Its Rescue Assist app will show first responders how to safely enter a vehicle, because you don't want to start cutting through batteries or high-voltage cables.

Mercedes-Benz Rescue Assist App ; Mercedes-Benz Rescue Assist App;
Daimler AG - Global Communications Mercedes-Benz Cars, Daimler AG

First responders are facing a new threat -- cars. Cutting into a 1994 Tercel isn't the same as cutting into a 2016 Leaf. Whether it's high-voltage cables, batteries in odd locations or other newfangled engineering trickery, being a first responder ain't easy. But Mercedes is hoping to make it a bit easier, using augmented reality.

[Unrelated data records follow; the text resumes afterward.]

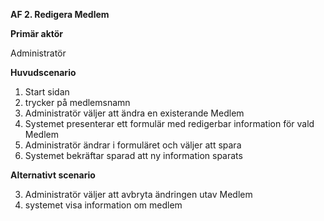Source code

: **AF 2. Redigera Medlem**

**Primär aktör**

Administratör

**Huvudscenario** 

1. Start sidan 
2. trycker på medlemsnamn 
2. Administratör väljer att ändra en existerande Medlem
3. Systemet presenterar ett formulär med redigerbar information för vald Medlem 
4. Administratör ändrar i formuläret och väljer att spara 
5. Systemet bekräftar sparad att ny information sparats 

**Alternativt scenario** 

3. Administratör väljer att avbryta ändringen utav Medlem 
4. systemet visa information om medlem 
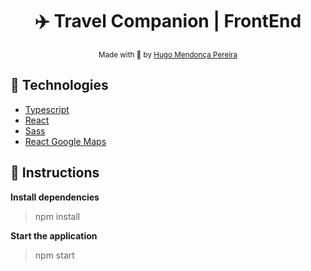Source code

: <h1 align="center">✈️ Travel Companion | FrontEnd </h1>

<div align="center">
  <sub> Made with 💖 by
    <a href="https://github.com/hugompereira2">Hugo Mendonça Pereira</a>
  </sub>
</div>

## 🚀 Technologies

* [Typescript](https://www.typescriptlang.org/)      
* [React](https://reactjs.org/)      
* [Sass](https://sass-lang.com/)
* [React Google Maps](https://react-google-maps-api-docs.netlify.app/)

## :checkered_flag: Instructions

**Install dependencies**

> npm install

**Start the application**

> npm start

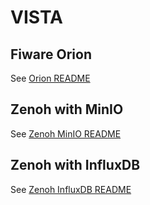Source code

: # VISTA

## Fiware Orion

See [Orion README](orion)

## Zenoh with MinIO

See [Zenoh MinIO README](zenoh/minio)

## Zenoh with InfluxDB

See [Zenoh InfluxDB README](zenoh/influxdb/)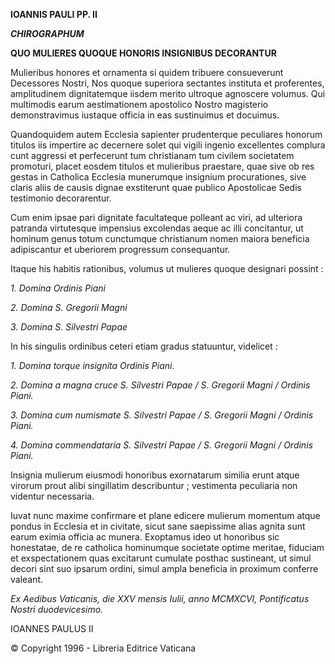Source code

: **IOANNIS PAULI PP. II**

***CHIROGRAPHUM***

**QUO MULIERES QUOQUE HONORIS INSIGNIBUS DECORANTUR**

Mulieribus honores et ornamenta si quidem tribuere consueverunt Decessores Nostri, Nos quoque superiora sectantes instituta et proferentes, amplitudinem dignitatemque iisdem merito ultroque agnoscere volumus. Qui multimodis earum aestimationem apostolico Nostro magisterio demonstravimus iustaque officia in eas sustinuimus et docuimus.

Quandoquidem autem Ecclesia sapienter prudenterque peculiares honorum titulos iis impertire ac decernere solet qui vigili ingenio excellentes complura cunt aggressi et perfecerunt tum christianam tum civilem societatem promoturi, placet eosdem titulos et mulieribus praestare, quae sive ob res gestas in Catholica Ecclesia munerumque insignium procurationes, sive claris aliis de causis dignae exstiterunt quae publico Apostolicae Sedis testimonio decorarentur.

Cum enim ipsae pari dignitate facultateque polleant ac viri, ad ulteriora patranda virtutesque impensius excolendas aeque ac illi concitantur, ut hominum genus totum cunctumque christianum nomen maiora beneficia adipiscantur et uberiorem progressum consequantur.

Itaque his habitis rationibus, volumus ut mulieres quoque designari possint :

*1. Domina Ordinis Piani*

*2. Domina S. Gregorii Magni*

*3. Domina S. Silvestri Papae*

In his singulis ordinibus ceteri etiam gradus statuuntur, videlicet :

*1. Domina torque insignita Ordinis Piani.*

*2. Domina a magna cruce S. Silvestri Papae / S. Gregorii Magni / Ordinis Piani.*

*3. Domina cum numismate S. Silvestri Papae / S. Gregorii Magni / Ordinis Piani.*

*4. Domina commendataria S. Silvestri Papae / S. Gregorii Magni / Ordinis Piani.*

Insignia mulierum eiusmodi honoribus exornatarum similia erunt atque virorum prout alibi singillatim describuntur ; vestimenta peculiaria non videntur necessaria.

Iuvat nunc maxime confirmare et plane edicere mulierum momentum atque pondus in Ecclesia et in civitate, sicut sane saepissime alias agnita sunt earum eximia officia ac munera. Exoptamus ideo ut honoribus sic honestatae, de re catholica hominumque societate optime meritae, fiduciam et exspectationem quas excitarunt cumulate posthac sustineant, ut simul decori sint suo ipsarum ordini, simul ampla beneficia in proximum conferre valeant.

*Ex Aedibus Vaticanis, die XXV mensis Iulii, anno MCMXCVI, Pontificatus Nostri duodevicesimo.*

IOANNES PAULUS II

© Copyright 1996 - Libreria Editrice Vaticana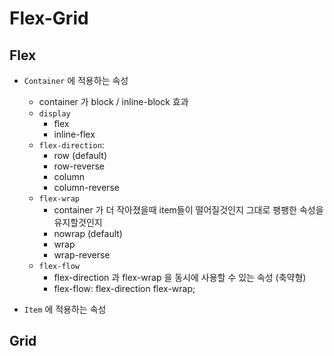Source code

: # Flex-Grid
## Flex
* `Container` 에 적용하는 속성
    * container 가 block / inline-block 효과
    * `display`
        * flex
        * inline-flex
    * `flex-direction`: 
        * row (default)
        * row-reverse
        * column
        * column-reverse
    * `flex-wrap`
        * container 가 더 작아졌을때 item들이 떨어질것인지 그대로 팽팽한 속성을 유지할것인지
        * nowrap (default)
        * wrap
        * wrap-reverse
    * `flex-flow`
        * flex-direction 과 flex-wrap 을 동시에 사용할 수 있는 속성 (축약형)
        * flex-flow: flex-direction flex-wrap;
    
* `Item` 에 적용하는 속성

## Grid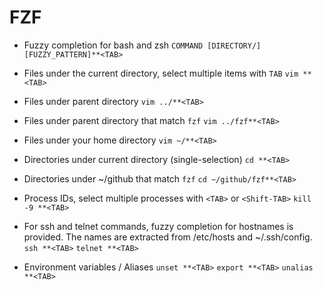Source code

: 
# FZF

- Fuzzy completion for bash and zsh
`COMMAND [DIRECTORY/][FUZZY_PATTERN]**<TAB>`

- Files under the current directory, select multiple items with `TAB`
`vim **<TAB>`

- Files under parent directory
`vim ../**<TAB>`

- Files under parent directory that match `fzf`
`vim ../fzf**<TAB>`

- Files under your home directory
`vim ~/**<TAB>`

- Directories under current directory (single-selection)
`cd **<TAB>`

- Directories under ~/github that match `fzf`
`cd ~/github/fzf**<TAB>`

- Process IDs, select multiple processes with `<TAB>` or `<Shift-TAB>`
`kill -9 **<TAB>`

- For ssh and telnet commands, fuzzy completion for hostnames is provided. The names are extracted from /etc/hosts and ~/.ssh/config.
`ssh **<TAB>`
`telnet **<TAB>`

- Environment variables / Aliases
`unset **<TAB>`
`export **<TAB>`
`unalias **<TAB>`
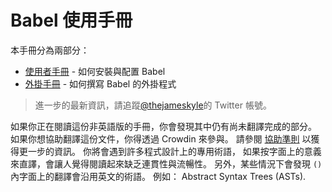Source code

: # Babel 使用手冊

本手冊分為兩部分：

  * [使用者手冊](user-handbook.md) - 如何安裝與配置 Babel
  * [外掛手冊](plugin-handbook.md) - 如何撰寫 Babel 的外掛程式

> 進一步的最新資訊，請追蹤[@thejameskyle](https://twitter.com/thejameskyle)的 Twitter 帳號。

如果你正在閱讀這份非英語版的手冊，你會發現其中仍有尚未翻譯完成的部分。 如果你想協助翻譯這份文件，你得透過 Crowdin 來參與。 請參閱 [協助準則](/CONTRIBUTING.md) 以獲得更一步的資訊。 你將會遇到許多程式設計上的專用術語， 如果按字面上的意義來直譯，會讓人覺得閱讀起來缺乏連貫性與流暢性。 另外，某些情況下會發現 `()`內字面上的翻譯會沿用英文的術語。 例如： Abstract Syntax Trees (ASTs).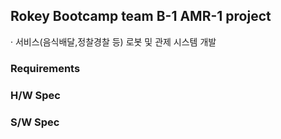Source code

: ## Rokey Bootcamp team B-1 AMR-1 project

· 서비스(음식배달,정찰경찰 등) 로봇 및 관제 시스템 개발

### Requirements

### H/W Spec

### S/W Spec
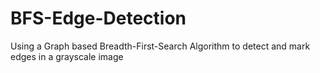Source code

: # BFS-Edge-Detection
Using a Graph based Breadth-First-Search Algorithm to detect and mark edges in a grayscale image
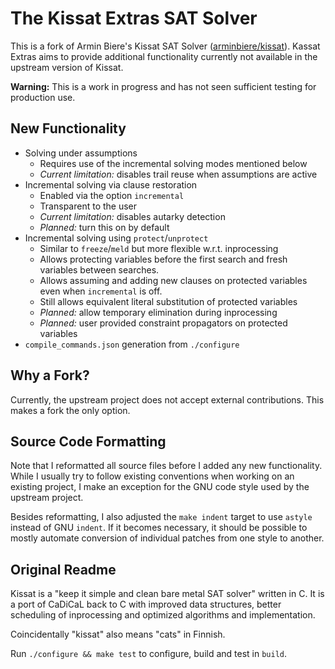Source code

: # The Kissat Extras SAT Solver

This is a fork of Armin Biere's Kissat SAT Solver ([arminbiere/kissat]). Kassat
Extras aims to provide additional functionality currently not available in the
upstream version of Kissat.

**Warning:** This is a work in progress and has not seen sufficient testing for
production use.

[arminbiere/kissat]:https://github.com/arminbiere/kissat

## New Functionality

  * Solving under assumptions
    * Requires use of the incremental solving modes mentioned below
    * _Current limitation:_ disables trail reuse when assumptions are active
  * Incremental solving via clause restoration
    * Enabled via the option `incremental`
    * Transparent to the user
    * _Current limitation:_ disables autarky detection
    * _Planned:_ turn this on by default
  * Incremental solving using `protect`/`unprotect`
    * Similar to `freeze`/`meld` but more flexible w.r.t. inprocessing
    * Allows protecting variables before the first search and fresh
      variables between searches.
    * Allows assuming and adding new clauses on protected variables even when
      `incremental` is off.
    * Still allows equivalent literal substitution of protected variables
    * _Planned:_ allow temporary elimination during inprocessing
    * _Planned:_ user provided constraint propagators on protected variables
  * `compile_commands.json` generation from `./configure`

## Why a Fork?

Currently, the upstream project does not accept external contributions. This
makes a fork the only option.

## Source Code Formatting

Note that I reformatted all source files before I added any new functionality.
While I usually try to follow existing conventions when working on an existing
project, I make an exception for the GNU code style used by the upstream
project.

Besides reformatting, I also adjusted the `make indent` target to use `astyle`
instead of GNU `indent`. If it becomes necessary, it should be possible to
mostly automate conversion of individual patches from one style to another.

## Original Readme

Kissat is a "keep it simple and clean bare metal SAT solver" written in C.
It is a port of CaDiCaL back to C with improved data structures, better
scheduling of inprocessing and optimized algorithms and implementation.

Coincidentally "kissat" also means "cats" in Finnish.

Run `./configure && make test` to configure, build and test in `build`.

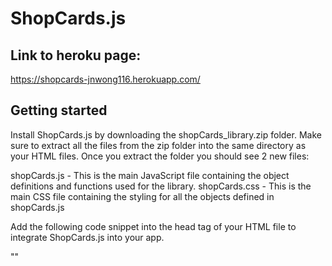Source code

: # ShopCards.js

## Link to heroku page:
https://shopcards-jnwong116.herokuapp.com/

## Getting started

Install ShopCards.js by downloading the shopCards_library.zip folder. Make sure to extract all the files from the zip folder into the same directory as your HTML files. Once you extract the folder you should see 2 new files: 

shopCards.js - This is the main JavaScript file containing the object definitions and functions used for the library.
shopCards.css - This is the main CSS file containing the styling for all the objects defined in shopCards.js

Add the following code snippet into the head tag of your HTML file to integrate ShopCards.js into your app.

"<link rel="stylesheet" type="text/css" href="shopCards.css">"
<script defer type="text/javascript" src="shopCards.js"></script>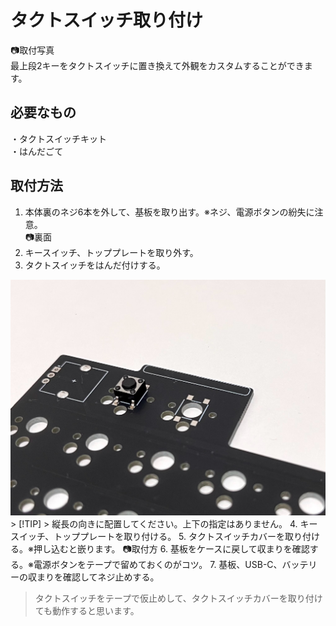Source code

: # タクトスイッチ取り付け
📷取付写真  
最上段2キーをタクトスイッチに置き換えて外観をカスタムすることができます。

## 必要なもの
・タクトスイッチキット  
・はんだごて

## 取付方法
1. 本体裏のネジ6本を外して、基板を取り出す。※ネジ、電源ボタンの紛失に注意。  
📷裏面
2. キースイッチ、トッププレートを取り外す。
3. タクトスイッチをはんだ付けする。  
<img src="img/tact_setup.jpg">
> [!TIP]
> 縦長の向きに配置してください。上下の指定はありません。
4. キースイッチ、トッププレートを取り付ける。
5. タクトスイッチカバーを取り付ける。※押し込むと嵌ります。  
📷取付方  
6. 基板をケースに戻して収まりを確認する。※電源ボタンをテープで留めておくのがコツ。  
7. 基板、USB-C、バッテリーの収まりを確認してネジ止めする。  

> タクトスイッチをテープで仮止めして、タクトスイッチカバーを取り付けても動作すると思います。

Rescue Assist is an app Mercedes-Benz created for first responders. It provides a wealth of data on all its cars, including commercial brands, so first responders know the best way to enter a vehicle. Now, it's added augmented reality, giving folks a better idea of what parts are where underneath all that sheet metal.

Even better, the app doesn't need to be used with an internet connection. All new Mercedes, Smart and Fuso vehicles come with a QR code that, once scanned, opens the app's relevant data page. Owners of vehicles as old as the 1990 model year can have a dealership affix a similar QR code to their cars, so you don't need to spend tons of money to be part of this.

The Rescue Assist app is available for both iOS and Android devices, and it's free. It covers Mercedes-Benzes as old as the 1990 model year, Smarts as old as 1998 and Mercedes-Benz vans as old as 1996.